Mark agrees with Willard up to a point, saying we need “a notion of the independence of the world from our whims” to make sense of “science, knowledge as a grounds for action, and communication itself” but he rejects Willard’s false dilemma: “The choice between a simplistic objectivism and a thoroughgoing subjectivism is false.” That’s about where I land too. Abandoning the thing-in-itself does not necessarily lead to vacuous relativism, nihilism or solipsism.
It seems there are at least two distinctly different ways to get rid of things-in-themselves. One way is to say we can never have epistemic access to them and the other way is to say that things-in-themselves don’t really exist in the first place. We Kant have access except through the categories of the mind, it’s a Sellars market when it comes to myths about the given and Husserl wanted to [bracket] the things-in-themselves. I think the idea is that our relation to things-in-themselves is causal but not epistemic. The world is really out there but we can never peel back the human contribution so as to expose reality for what it really is. (As the guys were saying in the Candide episode, nihilists are disappointed metaphysicians, former optimists who used to think they could have access to the thing-in-itself.)
The other way – denying the EXISTENCE of an external and independent reality and not just our access to it – isn’t quite as crazy as it sounds. I think it’s a more extensive and aggressive form of the neo-Kantian position. (Like Kant, they say our perceptions are significantly shaped by our thought categories but the neo position says the categories are not innate. The categories of the mind are evolving human inventions which are inherited through socialization, especially in the process of language acquisition.) On this view, even the simple idea of a “thing” was invented, as William James says, “by some remote ancestor”. We all learned this idea so long ago as infants that it’s easy to forget that it is an idea. “Object permanence” is a good idea too. It so seamlessly fits with our sensations, especially when playing hardball, that we can sympathize with naive realism, with faith in the myth of the given. “Objective reality” is kind of like a bigger, fancier version of the same reification process wherein a concept is so good that it is mistaken for reality itself, mistaken as an ontological reality.

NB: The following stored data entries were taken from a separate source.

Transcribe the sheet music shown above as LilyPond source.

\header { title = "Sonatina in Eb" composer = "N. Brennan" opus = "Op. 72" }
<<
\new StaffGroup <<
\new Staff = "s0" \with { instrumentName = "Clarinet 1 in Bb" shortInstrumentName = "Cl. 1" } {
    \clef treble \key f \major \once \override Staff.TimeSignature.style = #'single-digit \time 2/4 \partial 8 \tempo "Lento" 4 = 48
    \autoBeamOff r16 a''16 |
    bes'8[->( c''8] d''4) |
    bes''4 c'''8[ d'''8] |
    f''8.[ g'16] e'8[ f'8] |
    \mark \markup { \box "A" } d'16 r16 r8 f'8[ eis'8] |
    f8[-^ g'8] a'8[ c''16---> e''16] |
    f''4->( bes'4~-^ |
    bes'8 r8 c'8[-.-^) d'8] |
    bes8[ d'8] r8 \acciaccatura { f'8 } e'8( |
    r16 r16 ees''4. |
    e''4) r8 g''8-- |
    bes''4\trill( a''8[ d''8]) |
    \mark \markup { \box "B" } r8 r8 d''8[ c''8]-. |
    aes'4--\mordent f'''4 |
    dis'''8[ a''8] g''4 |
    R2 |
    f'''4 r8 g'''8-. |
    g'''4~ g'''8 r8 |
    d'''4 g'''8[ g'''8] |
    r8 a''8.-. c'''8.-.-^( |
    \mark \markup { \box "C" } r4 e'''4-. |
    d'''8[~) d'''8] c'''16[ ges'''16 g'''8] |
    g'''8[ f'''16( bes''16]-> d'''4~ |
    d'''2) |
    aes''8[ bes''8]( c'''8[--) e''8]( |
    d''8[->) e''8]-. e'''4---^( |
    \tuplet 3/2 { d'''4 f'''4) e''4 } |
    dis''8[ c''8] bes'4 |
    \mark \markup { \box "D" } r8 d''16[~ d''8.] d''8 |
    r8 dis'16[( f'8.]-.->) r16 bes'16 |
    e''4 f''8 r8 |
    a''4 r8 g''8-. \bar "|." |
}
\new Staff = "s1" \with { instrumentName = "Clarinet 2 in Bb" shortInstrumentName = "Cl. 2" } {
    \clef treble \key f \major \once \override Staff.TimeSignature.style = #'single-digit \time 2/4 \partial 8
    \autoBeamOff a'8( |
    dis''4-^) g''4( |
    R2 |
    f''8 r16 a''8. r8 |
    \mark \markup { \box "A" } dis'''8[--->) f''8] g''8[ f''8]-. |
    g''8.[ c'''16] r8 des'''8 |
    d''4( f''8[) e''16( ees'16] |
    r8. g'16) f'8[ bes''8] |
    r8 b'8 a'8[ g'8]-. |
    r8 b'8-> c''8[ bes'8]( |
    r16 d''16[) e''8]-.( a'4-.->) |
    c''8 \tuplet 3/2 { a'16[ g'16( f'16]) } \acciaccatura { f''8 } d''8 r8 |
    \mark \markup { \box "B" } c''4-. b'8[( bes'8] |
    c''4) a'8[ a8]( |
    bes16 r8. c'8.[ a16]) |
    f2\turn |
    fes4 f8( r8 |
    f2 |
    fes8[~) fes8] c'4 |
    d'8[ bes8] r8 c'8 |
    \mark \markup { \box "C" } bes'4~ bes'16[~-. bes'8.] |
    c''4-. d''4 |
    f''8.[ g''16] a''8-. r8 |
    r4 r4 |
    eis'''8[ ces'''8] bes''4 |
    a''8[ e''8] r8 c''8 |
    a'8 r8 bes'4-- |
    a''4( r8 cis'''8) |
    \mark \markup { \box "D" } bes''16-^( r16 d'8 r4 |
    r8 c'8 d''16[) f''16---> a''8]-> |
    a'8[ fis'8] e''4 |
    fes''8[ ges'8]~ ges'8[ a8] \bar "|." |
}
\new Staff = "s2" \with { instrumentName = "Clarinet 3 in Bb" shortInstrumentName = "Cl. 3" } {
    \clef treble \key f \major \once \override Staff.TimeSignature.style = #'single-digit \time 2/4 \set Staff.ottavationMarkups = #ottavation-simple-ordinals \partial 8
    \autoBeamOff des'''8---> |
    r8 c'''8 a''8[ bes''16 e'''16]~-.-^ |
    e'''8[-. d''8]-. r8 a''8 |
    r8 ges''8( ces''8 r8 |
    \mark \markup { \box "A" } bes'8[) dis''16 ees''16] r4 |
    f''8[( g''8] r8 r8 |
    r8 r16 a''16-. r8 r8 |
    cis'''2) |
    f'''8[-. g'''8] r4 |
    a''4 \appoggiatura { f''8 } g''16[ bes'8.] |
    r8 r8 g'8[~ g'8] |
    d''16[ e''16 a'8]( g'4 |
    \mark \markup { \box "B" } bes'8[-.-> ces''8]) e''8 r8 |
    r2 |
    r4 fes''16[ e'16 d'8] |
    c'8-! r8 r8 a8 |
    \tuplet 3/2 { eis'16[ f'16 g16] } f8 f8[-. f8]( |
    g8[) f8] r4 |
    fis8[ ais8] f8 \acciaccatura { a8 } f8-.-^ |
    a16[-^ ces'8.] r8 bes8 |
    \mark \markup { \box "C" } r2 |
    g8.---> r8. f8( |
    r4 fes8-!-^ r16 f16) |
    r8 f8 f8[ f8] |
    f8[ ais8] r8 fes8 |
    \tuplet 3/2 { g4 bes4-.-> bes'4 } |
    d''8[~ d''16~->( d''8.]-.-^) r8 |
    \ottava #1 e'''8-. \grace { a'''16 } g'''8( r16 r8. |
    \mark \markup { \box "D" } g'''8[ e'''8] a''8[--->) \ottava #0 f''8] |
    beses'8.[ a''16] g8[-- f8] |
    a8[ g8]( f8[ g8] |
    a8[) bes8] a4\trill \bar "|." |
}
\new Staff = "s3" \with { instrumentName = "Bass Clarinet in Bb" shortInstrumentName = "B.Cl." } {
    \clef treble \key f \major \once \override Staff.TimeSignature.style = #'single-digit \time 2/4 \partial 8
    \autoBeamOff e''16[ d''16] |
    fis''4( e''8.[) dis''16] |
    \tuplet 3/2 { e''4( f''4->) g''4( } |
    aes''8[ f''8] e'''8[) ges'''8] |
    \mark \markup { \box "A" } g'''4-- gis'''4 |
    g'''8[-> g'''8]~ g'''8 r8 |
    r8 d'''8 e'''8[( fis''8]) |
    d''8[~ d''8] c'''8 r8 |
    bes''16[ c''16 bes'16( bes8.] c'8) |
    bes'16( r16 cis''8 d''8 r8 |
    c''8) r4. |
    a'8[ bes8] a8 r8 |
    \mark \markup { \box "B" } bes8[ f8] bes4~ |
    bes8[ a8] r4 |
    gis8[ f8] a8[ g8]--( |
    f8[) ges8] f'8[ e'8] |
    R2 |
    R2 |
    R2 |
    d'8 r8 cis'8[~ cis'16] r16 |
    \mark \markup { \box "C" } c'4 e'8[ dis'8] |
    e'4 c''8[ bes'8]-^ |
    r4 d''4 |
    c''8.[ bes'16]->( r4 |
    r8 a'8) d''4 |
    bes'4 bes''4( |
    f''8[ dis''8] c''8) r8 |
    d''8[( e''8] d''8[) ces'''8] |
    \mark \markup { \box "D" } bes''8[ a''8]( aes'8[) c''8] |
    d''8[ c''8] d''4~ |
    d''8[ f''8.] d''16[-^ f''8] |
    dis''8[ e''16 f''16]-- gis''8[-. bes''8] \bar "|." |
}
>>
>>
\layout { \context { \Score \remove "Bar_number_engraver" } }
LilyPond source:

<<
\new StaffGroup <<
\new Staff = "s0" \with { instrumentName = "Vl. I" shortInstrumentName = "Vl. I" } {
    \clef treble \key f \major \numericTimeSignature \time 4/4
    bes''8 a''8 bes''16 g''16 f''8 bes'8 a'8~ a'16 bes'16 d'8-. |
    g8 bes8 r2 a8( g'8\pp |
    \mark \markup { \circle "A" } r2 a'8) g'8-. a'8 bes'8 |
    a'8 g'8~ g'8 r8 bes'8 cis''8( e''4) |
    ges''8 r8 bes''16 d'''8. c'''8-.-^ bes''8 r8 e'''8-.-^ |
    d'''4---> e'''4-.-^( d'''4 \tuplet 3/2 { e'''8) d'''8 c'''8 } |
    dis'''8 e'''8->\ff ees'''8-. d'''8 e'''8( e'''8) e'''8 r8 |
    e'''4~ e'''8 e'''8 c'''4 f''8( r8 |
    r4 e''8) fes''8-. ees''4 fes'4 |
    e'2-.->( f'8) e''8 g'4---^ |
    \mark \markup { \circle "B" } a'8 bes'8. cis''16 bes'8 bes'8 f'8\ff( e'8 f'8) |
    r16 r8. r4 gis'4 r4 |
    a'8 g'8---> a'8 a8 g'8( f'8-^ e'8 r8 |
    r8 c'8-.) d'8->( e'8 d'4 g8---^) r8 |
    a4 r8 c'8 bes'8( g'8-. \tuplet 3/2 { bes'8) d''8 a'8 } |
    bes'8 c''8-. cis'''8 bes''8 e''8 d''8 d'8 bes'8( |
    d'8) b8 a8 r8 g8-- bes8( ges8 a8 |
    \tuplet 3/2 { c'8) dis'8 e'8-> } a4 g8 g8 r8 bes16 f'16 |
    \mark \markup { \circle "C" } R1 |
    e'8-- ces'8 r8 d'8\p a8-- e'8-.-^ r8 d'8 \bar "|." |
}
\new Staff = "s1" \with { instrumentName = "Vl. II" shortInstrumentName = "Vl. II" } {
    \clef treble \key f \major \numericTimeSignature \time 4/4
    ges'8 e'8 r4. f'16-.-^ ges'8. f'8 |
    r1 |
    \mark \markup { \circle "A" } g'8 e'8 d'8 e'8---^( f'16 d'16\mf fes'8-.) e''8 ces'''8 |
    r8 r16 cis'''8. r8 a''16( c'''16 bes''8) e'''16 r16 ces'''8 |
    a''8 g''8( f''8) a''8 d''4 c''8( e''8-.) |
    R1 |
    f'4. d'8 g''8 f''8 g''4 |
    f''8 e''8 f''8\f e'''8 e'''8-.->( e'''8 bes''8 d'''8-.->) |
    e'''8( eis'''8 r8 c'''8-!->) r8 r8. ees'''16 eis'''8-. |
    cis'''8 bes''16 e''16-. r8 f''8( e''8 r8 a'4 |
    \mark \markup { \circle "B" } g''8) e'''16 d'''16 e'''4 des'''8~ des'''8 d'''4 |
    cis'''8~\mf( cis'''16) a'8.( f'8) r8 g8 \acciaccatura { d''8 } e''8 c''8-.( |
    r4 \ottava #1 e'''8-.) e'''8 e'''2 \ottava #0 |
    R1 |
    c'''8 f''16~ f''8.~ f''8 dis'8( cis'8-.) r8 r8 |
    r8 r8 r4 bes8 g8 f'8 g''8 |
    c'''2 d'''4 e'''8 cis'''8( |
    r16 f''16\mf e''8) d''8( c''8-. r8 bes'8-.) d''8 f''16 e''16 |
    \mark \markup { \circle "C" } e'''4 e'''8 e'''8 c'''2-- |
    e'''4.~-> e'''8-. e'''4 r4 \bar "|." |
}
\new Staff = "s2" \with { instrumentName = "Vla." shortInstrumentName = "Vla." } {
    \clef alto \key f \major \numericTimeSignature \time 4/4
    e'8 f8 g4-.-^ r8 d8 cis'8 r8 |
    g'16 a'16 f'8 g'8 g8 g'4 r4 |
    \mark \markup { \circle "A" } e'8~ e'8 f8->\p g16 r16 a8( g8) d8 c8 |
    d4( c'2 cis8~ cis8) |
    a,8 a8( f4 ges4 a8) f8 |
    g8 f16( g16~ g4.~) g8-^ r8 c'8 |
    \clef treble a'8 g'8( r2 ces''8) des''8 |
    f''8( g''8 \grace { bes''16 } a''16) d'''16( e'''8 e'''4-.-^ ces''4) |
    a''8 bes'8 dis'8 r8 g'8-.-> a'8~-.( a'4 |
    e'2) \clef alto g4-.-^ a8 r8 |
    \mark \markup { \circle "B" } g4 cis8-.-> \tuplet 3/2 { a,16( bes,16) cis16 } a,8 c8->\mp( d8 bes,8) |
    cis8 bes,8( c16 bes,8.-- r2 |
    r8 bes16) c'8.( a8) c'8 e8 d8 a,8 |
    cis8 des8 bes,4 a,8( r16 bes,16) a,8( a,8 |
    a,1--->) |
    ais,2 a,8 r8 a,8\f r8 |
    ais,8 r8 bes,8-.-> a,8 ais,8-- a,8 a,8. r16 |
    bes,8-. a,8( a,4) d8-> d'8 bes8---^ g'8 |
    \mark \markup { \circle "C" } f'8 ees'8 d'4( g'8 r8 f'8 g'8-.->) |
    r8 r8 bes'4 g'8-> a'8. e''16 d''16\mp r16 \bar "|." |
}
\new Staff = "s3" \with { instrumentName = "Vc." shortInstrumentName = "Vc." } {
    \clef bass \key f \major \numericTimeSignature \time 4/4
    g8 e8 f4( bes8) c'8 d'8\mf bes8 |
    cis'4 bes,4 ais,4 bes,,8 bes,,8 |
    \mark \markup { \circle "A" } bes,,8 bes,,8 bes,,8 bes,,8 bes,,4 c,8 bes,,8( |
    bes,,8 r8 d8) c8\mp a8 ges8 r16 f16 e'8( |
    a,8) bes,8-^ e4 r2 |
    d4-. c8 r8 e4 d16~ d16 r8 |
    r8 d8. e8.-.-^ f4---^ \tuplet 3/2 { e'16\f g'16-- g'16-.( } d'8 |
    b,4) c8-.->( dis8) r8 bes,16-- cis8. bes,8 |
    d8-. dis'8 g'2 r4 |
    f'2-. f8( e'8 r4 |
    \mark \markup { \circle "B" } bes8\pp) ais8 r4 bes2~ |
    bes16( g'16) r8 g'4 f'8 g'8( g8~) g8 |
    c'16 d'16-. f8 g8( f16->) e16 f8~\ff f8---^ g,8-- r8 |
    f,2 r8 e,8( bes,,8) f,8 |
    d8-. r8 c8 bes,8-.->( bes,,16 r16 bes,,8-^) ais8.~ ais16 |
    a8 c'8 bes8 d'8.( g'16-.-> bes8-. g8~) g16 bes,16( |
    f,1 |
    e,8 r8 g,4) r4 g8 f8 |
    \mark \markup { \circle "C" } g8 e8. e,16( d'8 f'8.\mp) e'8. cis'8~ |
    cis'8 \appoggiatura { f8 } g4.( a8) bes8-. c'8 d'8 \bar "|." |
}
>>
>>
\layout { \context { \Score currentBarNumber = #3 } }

The so-called independent and external reality is a metaphysical posit that is meant to explain, among other things, why reality does not bend to our whims. Simple objects are posited to explain heaviness, sharpness, hardness, and the general persistence of resistances found in our experience. The simple idea of things or objects has evolved into the idea of an independent, objective reality. But the reality check that empirical science counts on so heavily is never really found in an independent or external reality. The resistances and regularities of nature have always been known first and foremost within the experiences of the investigators. In that sense, empirical reality is neither independent of us nor external to us. In that sense, our concepts don’t represent “things” so much as “thing” is a concept that represents experience, an abstraction derived from experience. The thing-in-itself isn’t the cause of our experience but is caused by our experience.
And the same sort of story could be told about the subjective side, wherein the self is a concept derived from experience. Inner and outer, internal and external, subjective and objective are all known, as James say, within the tissue of experience. They are names for the ways we sort experience.